Il y a de cela quelques années, les APC de Tizi Ouzou trouvaient toutes les peines du monde à recruter des jeunes dans le cadre de l’emploi sur initiative locale (ESIL) et des indemnités d’activités d’intérêt général (IAIG) pour la simple raison qu’on voyait d’un mauvais œil cette rénumération misérable de 2300 DA/mois (ESI) et 3000 DA/mois (IAIG) ; mais, depuis quelques temps, en revanche, ce sont tous ces postes qui ont été pris d’assaut particulièrement par la gent féminine en proie aussi à un chômage des plus cruels. En fait, il n’est plus un secret pour personne, aujourd’hui, que même des cadres universitaires (licenciés DEUA, voire même ingénieurs) travaillent dans ce cadre-là.
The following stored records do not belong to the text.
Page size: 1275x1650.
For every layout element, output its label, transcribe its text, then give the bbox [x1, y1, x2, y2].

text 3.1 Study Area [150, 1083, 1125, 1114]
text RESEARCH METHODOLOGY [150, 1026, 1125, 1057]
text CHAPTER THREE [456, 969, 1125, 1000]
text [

Pour l’heure, tous les plaidoyers formulés par les élus, mais aussi par le mouvement syndical de réviser en hausse ces « salaires de misère » sont restés vains. La dotation, aussi, des communes en quotas par les directions de l’emploi de jeunes (DEJ) et de l’action sociale (DAS), se fait également au compte-gouttes, hélas ! Même topo pour le contrat pré-emploi (CPE), où il est quasiment impossible de dénicher le moindre poste. En somme, tout ce regain d’intérêt vers ces formules, en témoigne de la précarité et le dénuement dans lesquels notre jeunesse évolue.